Im Sommer 1994 begann er ein Programm gegen seinen eigentlichen Freund Lex Luger, dem er vorwarf sich an den „Million Dollar Man“ Ted DiBiase verkauft zu haben. Am Ende des folgenden Matches beim SummerSlam 1994 stellte sich jedoch heraus, dass Chavis derjenige war, der DiBiases Lockruf des Geldes gefolgt war. Nachdem er Luger durch Einroller besiegen konnte, attackierte er ihn hinterrücks und wurde so Teil von DiBiases Heel-Gruppierung „Million Dollar Corporation“. Im Januar 1995 beim Royal Rumble verlor er zusammen mit seinem früheren Feind Bam Bam Bigelow ein Turnierfinale um den vakanten WWF Tag-Team Titel gegen Bob Holly und 1-2-3 Kid (Sean Waltman). Danach tat er sich mit Psycho Sid zusammen und fehdete gegen den amtierenden WWF-Champion Diesel (Kevin Nash) und den mittlerweile zum Publikumsliebling gewandelten Bam Bam Bigelow. Beim King of the Ring '95 unterlag er in einem Tag-Team Match gg. Nash und Bigelow, nachdem Sid ihn im Stich ließ.

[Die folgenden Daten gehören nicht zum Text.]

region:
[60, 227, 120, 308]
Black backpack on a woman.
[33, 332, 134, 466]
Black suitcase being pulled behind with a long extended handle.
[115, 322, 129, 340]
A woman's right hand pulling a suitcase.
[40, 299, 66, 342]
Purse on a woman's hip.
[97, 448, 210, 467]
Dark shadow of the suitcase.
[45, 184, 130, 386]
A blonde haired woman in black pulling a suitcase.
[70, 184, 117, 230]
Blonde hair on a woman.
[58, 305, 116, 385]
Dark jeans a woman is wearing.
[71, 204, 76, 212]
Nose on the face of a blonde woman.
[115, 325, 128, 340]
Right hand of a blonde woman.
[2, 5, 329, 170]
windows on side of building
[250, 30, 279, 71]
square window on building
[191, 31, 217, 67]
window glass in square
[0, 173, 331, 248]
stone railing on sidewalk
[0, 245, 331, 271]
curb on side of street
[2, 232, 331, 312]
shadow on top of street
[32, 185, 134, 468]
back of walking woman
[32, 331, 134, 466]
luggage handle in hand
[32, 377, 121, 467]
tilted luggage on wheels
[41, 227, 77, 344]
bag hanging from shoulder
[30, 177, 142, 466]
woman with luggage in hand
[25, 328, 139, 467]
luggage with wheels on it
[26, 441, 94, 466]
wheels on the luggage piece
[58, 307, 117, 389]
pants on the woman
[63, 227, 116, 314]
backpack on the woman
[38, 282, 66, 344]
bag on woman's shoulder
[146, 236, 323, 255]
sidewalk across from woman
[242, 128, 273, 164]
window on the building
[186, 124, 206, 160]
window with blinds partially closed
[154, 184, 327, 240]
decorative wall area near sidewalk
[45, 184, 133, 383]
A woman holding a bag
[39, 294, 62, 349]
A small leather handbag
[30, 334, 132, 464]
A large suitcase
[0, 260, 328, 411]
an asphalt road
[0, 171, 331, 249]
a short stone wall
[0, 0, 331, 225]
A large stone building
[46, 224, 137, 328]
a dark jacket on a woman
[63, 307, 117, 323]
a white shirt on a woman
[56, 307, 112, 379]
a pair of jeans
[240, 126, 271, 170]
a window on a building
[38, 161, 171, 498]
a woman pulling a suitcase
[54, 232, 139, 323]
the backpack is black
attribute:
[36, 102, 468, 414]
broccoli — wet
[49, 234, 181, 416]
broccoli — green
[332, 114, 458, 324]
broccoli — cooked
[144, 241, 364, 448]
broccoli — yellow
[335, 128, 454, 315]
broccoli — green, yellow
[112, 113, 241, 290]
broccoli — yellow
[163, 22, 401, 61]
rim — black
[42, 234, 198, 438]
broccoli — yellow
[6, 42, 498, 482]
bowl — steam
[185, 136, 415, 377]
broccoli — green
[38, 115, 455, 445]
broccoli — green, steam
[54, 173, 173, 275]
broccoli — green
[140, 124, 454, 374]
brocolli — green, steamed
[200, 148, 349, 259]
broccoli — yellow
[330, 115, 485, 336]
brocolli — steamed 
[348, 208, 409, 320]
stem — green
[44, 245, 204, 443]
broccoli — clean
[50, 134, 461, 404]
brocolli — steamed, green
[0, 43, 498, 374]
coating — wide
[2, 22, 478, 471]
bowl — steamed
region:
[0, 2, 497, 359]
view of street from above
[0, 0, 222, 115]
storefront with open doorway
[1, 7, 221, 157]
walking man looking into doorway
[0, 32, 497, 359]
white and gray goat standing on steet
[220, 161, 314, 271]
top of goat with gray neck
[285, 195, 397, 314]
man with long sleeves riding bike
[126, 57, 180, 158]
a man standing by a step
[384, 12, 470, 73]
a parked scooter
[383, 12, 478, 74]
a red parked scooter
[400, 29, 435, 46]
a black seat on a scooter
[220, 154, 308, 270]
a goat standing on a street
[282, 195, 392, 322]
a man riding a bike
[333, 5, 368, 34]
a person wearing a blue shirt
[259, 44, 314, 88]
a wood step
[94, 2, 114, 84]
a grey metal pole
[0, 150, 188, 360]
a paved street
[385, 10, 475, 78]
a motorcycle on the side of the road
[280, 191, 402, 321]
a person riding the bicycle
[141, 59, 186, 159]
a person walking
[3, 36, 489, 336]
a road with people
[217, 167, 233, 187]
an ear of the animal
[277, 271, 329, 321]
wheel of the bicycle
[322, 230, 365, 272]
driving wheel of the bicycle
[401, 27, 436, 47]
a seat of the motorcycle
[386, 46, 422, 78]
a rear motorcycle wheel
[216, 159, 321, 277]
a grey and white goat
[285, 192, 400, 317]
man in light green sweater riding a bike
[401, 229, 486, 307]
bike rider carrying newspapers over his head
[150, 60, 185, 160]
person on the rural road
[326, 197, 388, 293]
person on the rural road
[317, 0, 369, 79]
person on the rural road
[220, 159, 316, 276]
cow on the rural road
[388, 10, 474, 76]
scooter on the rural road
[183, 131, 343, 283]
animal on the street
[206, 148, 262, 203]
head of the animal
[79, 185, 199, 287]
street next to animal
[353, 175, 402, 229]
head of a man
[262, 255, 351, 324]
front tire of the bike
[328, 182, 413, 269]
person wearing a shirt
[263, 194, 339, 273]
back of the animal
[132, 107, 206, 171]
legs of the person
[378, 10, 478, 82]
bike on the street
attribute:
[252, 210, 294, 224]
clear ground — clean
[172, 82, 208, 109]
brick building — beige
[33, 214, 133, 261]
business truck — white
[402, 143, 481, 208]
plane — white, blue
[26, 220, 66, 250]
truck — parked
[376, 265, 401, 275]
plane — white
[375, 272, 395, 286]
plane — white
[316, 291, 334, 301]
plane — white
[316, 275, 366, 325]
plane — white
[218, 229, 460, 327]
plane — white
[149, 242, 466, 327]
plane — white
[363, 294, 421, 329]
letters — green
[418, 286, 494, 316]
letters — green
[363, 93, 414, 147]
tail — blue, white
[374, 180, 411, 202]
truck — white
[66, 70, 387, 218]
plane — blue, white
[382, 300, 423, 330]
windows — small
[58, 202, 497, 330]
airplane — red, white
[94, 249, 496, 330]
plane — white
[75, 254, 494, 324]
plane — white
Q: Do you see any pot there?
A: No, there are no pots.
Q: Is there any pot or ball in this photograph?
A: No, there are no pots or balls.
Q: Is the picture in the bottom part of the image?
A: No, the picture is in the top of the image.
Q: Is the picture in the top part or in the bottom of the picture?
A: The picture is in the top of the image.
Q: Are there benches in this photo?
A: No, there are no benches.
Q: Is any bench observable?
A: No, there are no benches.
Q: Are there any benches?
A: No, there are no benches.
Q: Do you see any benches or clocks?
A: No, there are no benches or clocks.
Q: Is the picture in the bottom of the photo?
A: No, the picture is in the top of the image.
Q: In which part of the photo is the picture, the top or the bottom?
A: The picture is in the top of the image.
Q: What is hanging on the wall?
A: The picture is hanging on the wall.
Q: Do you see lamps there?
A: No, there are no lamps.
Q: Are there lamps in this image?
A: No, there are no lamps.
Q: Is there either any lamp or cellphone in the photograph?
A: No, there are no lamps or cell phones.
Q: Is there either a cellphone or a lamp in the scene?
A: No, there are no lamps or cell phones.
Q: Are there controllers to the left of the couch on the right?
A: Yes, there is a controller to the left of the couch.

Danach war Chavis in keine größeren Fehden mehr eingebunden und war eine Zeit lang nur noch sporadisch in den WWF-Sendungen zu sehen. Im Januar 1996 nahm er am Royal Rumble teil, jedoch ohne nennenswerten Erfolg. Am 11. März 1996 hatte Chavis sein letztes WWF-Match gegen Bret Hart, als er gegen diesen um den WWF World Heavyweight Title verlor. Aufgrund persönlicher Probleme verlängerte Chavis seinen ausgelaufenen WWF-Vertrag nicht mehr, sondern trat nun in der internationalen Independentszene an.